My head is bursting.  I feel like shit, and I see the note with “Fatima” written on it, and it brings back that time of my life, that job, and suddenly I feel the weight of all the crappy jobs I’ve had.  I think about my going down to the liquor store last night, remember the moment when I smashed the window of the car next to mine, having just come out of the store with my big bottle of wine.  Crossing the parking lot was a woman about my age, she’d slowed and bent over, scooping with her hand, trying to catch a white fluff drifting near her foot, laughing as the thing eluded her grasp.  When finally she got it she stood and smiled at me.  I, of course, smiled back, and when I got to my car I took the heel of my bottle of wine and smashed the passenger window of the car next to mine.  On the way out of the parking lot, my heart racing, I kept thinking, God, how stupid, how completely stupid.  As I drove home slowly, aware of the traffic around me, everyone so impatient, I thought of a time, years ago, stuck in traffic with this old girlfriend of mine, and how I got angry because someone whipped past us on the shoulder and I said that it pissed me off and my girlfriend asked, “Why?” and I couldn’t say, I couldn’t answer.  But last night, with all those cars speeding past, I knew.  It was envy.
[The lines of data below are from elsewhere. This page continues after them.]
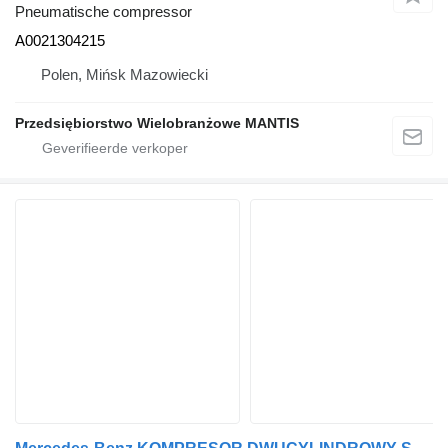
Pneumatische compressor
A0021304215
Polen, Mińsk Mazowiecki
Przedsiębiorstwo Wielobranżowe MANTIS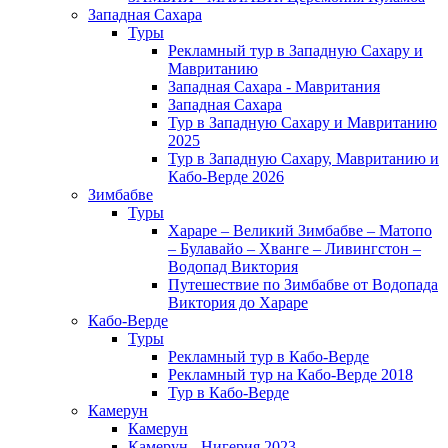
Западная Сахара
Туры
Рекламный тур в Западную Сахару и
Мавританию
Западная Сахара - Мавритания
Западная Сахара
Тур в Западную Сахару и Мавританию
2025
Тур в Западную Сахару, Мавританию и
Кабо-Верде 2026
Зимбабве
Туры
Хараре – Великий Зимбабве – Матопо
– Булавайо – Хванге – Ливингстон –
Водопад Виктория
Путешествие по Зимбабве от Водопада
Виктория до Хараре
Кабо-Верде
Туры
Рекламный тур в Кабо-Верде
Рекламный тур на Кабо-Верде 2018
Тур в Кабо-Верде
Камерун
Камерун
Камерун - Нигерия 2023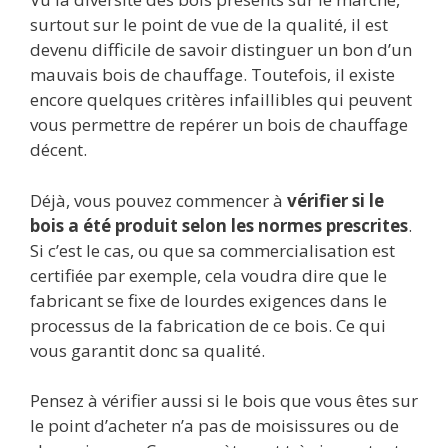
surtout sur le point de vue de la qualité, il est
devenu difficile de savoir distinguer un bon d’un
mauvais bois de chauffage. Toutefois, il existe
encore quelques critères infaillibles qui peuvent
vous permettre de repérer un bois de chauffage
décent.
Déjà, vous pouvez commencer à
vérifier si le
bois a été produit selon les normes prescrites
.
Si c’est le cas, ou que sa commercialisation est
certifiée par exemple, cela voudra dire que le
fabricant se fixe de lourdes exigences dans le
processus de la fabrication de ce bois. Ce qui
vous garantit donc sa qualité.
Pensez à vérifier aussi si le bois que vous êtes sur
le point d’acheter n’a pas de moisissures ou de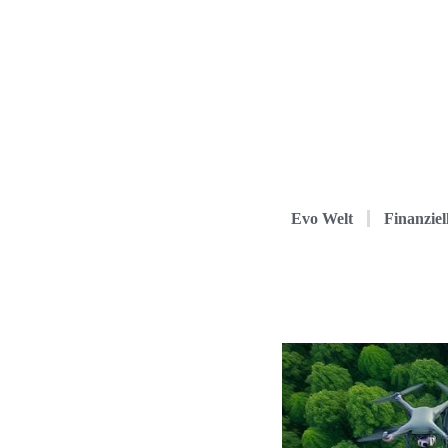
Evo Welt
Finanziel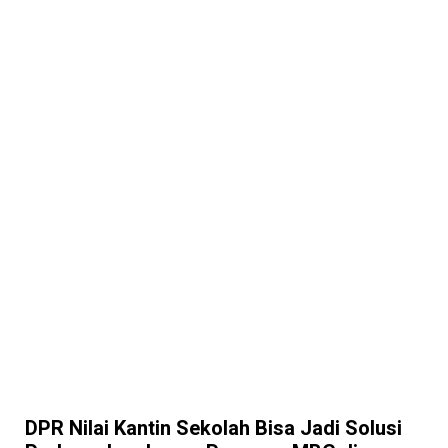
DPR Nilai Kantin Sekolah Bisa Jadi Solusi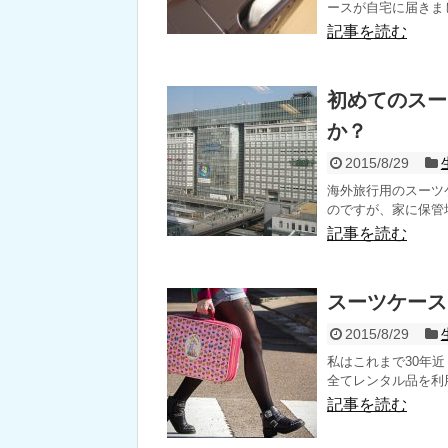
ースが自宅に届きました
記事を読む
初めてのスー
か？
2015/8/29
海外旅行用のスーツ
のですが、家に保管場
記事を読む
スーツケース
2015/8/29
私はこれまで30年
全てレンタル品を利用
記事を読む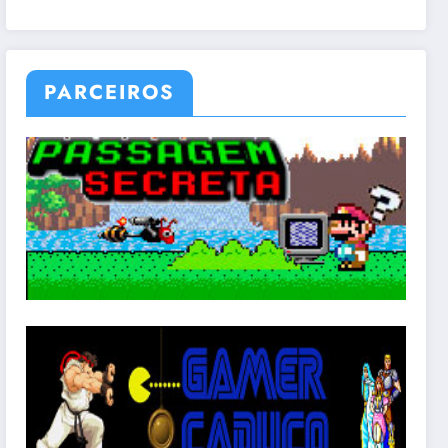
PARCEIROS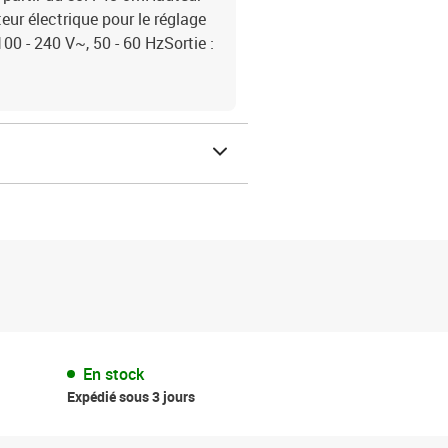
ur électrique pour le réglage
00 - 240 V~, 50 - 60 HzSortie :
En stock
Expédié sous 3 jours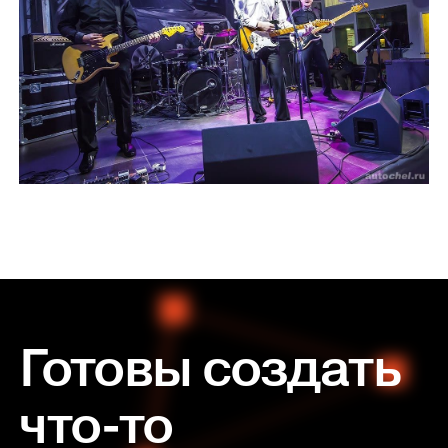
Готовы создать
что-то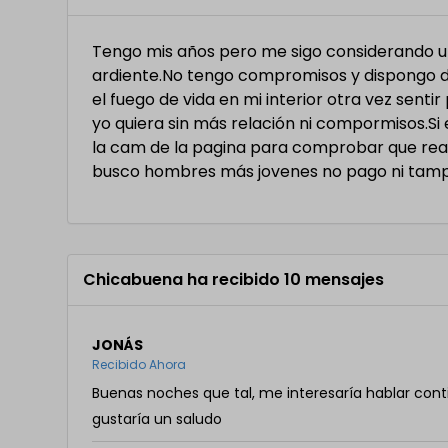
Tengo mis años pero me sigo considerando un
ardiente.No tengo compromisos y dispongo de
el fuego de vida en mi interior otra vez senti
yo quiera sin más relación ni compormisos.Si
la cam de la pagina para comprobar que rea
busco hombres más jovenes no pago ni tam
Chicabuena ha recibido 10 mensajes
JONÁS
Recibido Ahora
Buenas noches que tal, me interesaría hablar cont
gustaría un saludo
I glance again at the slip of paper and the name “Fatima” and the whole episode opens before me: A job I didn’t want, a better one having fallen through, stuck in a cube van with a stupid idiot who can’t do the job because when he takes the medication he’s supposed to take it makes him fall asleep, which is especially bad if it happens while he’s driving, and his back is bad, which is great since the job involves a lot of lifting, and I end up spending a lot of time telling myself, I can do this, there’s nothing wrong with working hard, it’s a virtue, look at me.  He can’t read either, so in the end I do just about everything: The driving, the navigating, the lifting, and I know that useless as he is he’s even more desperate for the work than I am.

One school we stop at is called Our Lady of Fatima.  I tell him the name and he mumbles to himself, as if trying to memorize it, “Fatima, Fatima, Fatty-mama.”  Probably the one time in the whole three-week gig I smiled.

When the kids reach where I stand waiting for them, they pass and round the corner.  None will meet my eyes, and I wonder at the value of shoving learning down their throats.  Aren’t they bound to get through life one way or another?  Ridiculous as it sounds, won’t there always be enough people paying attention to where the rest of us are going?

On the corner, facing the backs of my kids as they straggle homewards, I glance up.  It’s a gorgeous day.  I hadn’t really noticed.  Absolutely gorgeous, pristine, anything but a reflection of what’s going on in me, just so no one might guess.